Technical Courses II: Molecular Biology-Omics 

Description

These series of lectures will provide:

A)      an overview of Next Generation Sequencing (NGS) and the most relevant biomedical NGS applications: Targeted sequencing, Whole-exome sequencing, Whole-genome sequencing, RNA-seq (mRNA-seq, smallRNA-seq, etc., approaches to study RNA structure and RNA-protein interactions), approaches to interrogate the composition and structure of chromatin (ChIP-seq, ATAC-seq, chromosome conformation capture techniques, etc.).

B)      an introduction to proteomic methodologies and their application to the study of human diseases.

C)      an introduction of the significance but also the challenges of applying metabolomic analysis in neurophysiology research. The students will be presented with the major changes in the way problems in life sciences are now approached in the context of the systems biology and the omic analyses revolution, focusing on brain research and the field of systems neurophysiology. The muti-step metabolomic analysis will be described and its contribution to the reconstruction of an accurate metabolic physiology map for the brain will be discussed. Experimental and computational protocol standardization challenges that need to be addressed for its vast deployment in neurophysiology research and practice will be described. An example of brain metabolomic analysis in a mouse model will be presented.

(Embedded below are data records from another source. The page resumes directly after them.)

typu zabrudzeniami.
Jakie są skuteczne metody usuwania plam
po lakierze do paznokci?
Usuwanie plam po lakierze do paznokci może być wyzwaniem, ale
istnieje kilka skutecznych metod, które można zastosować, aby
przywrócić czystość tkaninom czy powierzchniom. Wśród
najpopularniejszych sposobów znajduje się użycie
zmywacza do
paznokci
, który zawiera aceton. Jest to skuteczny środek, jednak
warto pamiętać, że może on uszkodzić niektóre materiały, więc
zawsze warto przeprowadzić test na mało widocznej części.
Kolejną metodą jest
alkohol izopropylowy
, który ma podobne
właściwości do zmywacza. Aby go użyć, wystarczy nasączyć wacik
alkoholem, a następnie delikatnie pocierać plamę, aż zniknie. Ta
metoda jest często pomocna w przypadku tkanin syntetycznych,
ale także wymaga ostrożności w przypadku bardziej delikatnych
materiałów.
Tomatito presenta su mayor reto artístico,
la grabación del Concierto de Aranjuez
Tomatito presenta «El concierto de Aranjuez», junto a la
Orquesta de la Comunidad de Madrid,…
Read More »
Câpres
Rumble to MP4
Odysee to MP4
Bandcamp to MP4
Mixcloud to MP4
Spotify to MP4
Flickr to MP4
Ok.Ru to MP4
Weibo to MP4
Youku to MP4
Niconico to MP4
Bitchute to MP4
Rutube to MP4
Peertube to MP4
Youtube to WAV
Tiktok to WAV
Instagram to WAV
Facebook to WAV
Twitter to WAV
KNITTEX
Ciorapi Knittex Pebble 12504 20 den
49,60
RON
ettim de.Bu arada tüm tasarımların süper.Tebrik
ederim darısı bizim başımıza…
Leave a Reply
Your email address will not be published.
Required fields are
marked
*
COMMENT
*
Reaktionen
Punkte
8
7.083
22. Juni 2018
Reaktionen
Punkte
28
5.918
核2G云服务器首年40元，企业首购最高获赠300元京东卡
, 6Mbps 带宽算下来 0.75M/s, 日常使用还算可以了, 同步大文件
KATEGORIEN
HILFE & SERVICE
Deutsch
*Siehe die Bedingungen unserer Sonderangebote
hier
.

D)      Examples of genetic and biochemical approaches to develop agents interfering with protein aggregation. Many neurodegenerative diseases are associated with protein misfolding and protein self-assembly, which lead to the formation of protein oligomers and/or higher-order aggregates with neurotoxic properties. Thus, understanding these pathogenic processes is of fundamental importance for neurobiology. Furthermore, chemical and biological agents interfering with protein aggregation are much sought-after factors in the quest for effective drugs against these conditions.

Course Overview

The course will cover basic principles of NGS technologies, description of the omic analysis revolution and the consequent fundamental changes in the way problems in life sciences are now approached, mass spectrometry and applications involving differential proteomics, identification of post-translational modifications and analysis of protein complexes as well as of metabolomics. Description of the multi-step experimental and computational analysis process that needs to be carefully designed and standardized for its accurate and vast application in neurophysiology research.

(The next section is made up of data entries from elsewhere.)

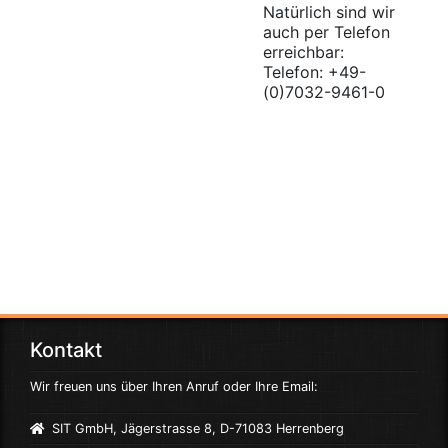
Natürlich sind wir
auch per Telefon
erreichbar:
Telefon: +49-
(0)7032-9461-0
Kontakt
Wir freuen uns über Ihren Anruf oder Ihre Email:
SIT GmbH, Jägerstrasse 8, D-71083 Herrenberg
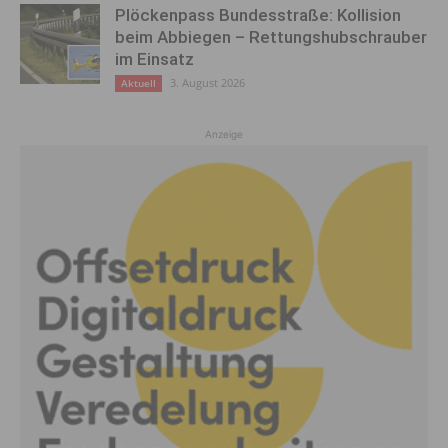
Plöckenpass Bundesstraße: Kollision
beim Abbiegen – Rettungshubschrauber
im Einsatz
3. August 2026
Aktuell
Anzeige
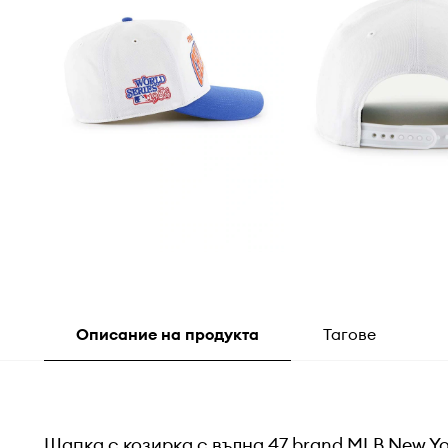
Описание на продукта
Тагове
Шапка с козирка с вълна 47 brand MLB New Yo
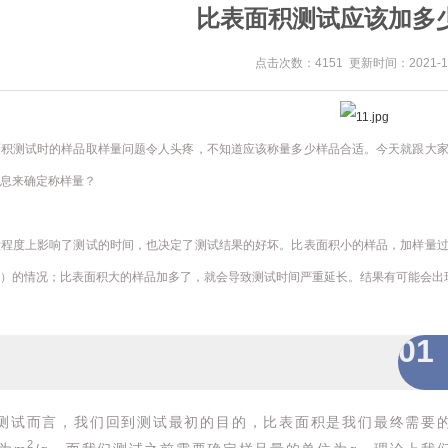
比表面积测试应该加多
点击次数：4151 更新时间：2021-11
面积测试时的样品取样量问题令人头疼，不知道应该称量多少样品合适。今天就跟大
息来确定称样量？
大程度上影响了测试的时间，也决定了测试结果的好坏。比表面积小的样品，加样量
）的情况；比表面积大的样品加多了，就会导致测试时间严重延长。结果有可能会出
01
测试而言，我们回到测试最初的目的，比表面积是我们最终需要
2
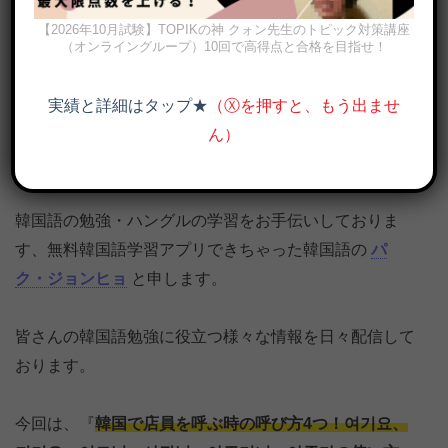
【2026年10月試験】TOPIKの神 クォン先生のトピック対策講座
（オンライングループ）10回で高得点と合格を目指せ！
実績と詳細はタップ★
（Ⓧを押すと、もう出ませ
ん）
韓国で店員を呼ぶ時の呼び方6つ！여기요, 저기요, 이모님, 사장님,
아주머니, 아줌마の使い方、使い分け｜아줌마を使う時の注意点も
韓国語の勉強・ハングルの学習をお手伝いしておりま
す、無料韓国語学習アプリできちゃった韓国語の
パ
ク・ジョンヒョ
と申します。
皆さんの韓国語勉強に役立つ様々な情報を日々配信して
おります。
今回は、『
韓国で店員を呼ぶ時の呼び方4つ！여기요、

Furthermore, biochemical, biophysical and biological assays, which can be utilized for high-throughput screenings of chemical and biological libraries so as to discover modulators of protein aggregation will be described. Furthermore, the design, development and outcomes of recently developed biotechnological platforms for producing chemical libraries with greatly expanded diversities and for identifying chemical rescuers of pathogenic protein misfolding and aggregation in an ultrahigh-throughput fashion will also be covered. 

Skills & Learning Outcomes

The objective will be to familiarize students with:

1. the principles underlying NGS and the main biomedical applications in which NGS is employed
2. the experimental design of proteomic experiments and current challenges in their application to the study of human diseases.
3. the holistic perspective of biological system analysis gained from systems and network biology research and shown the complementary role of the various omic analyses in deciphering the complexity of brain function
4. metabolomic analysis and it’s various experimental and computational components
5. network reconstruction and how this could contribute to the elucidation of brain metabolic physiology and the reconstruction of the entire brain connectome
6. the experimental and computational challenges that need to be considered for accurate application of metabolomics in brain research
7. state-of-the-art high-throughput approaches for monitoring neurodegeneration-associated protein aggregation and for identifying chemical and biological inhibitors of these processes.
8. recently developed biotechnological approaches for the discovery of chemical rescuers of protein misfolding and aggregation with potentially therapeutic effects against major neurodegenerative diseases.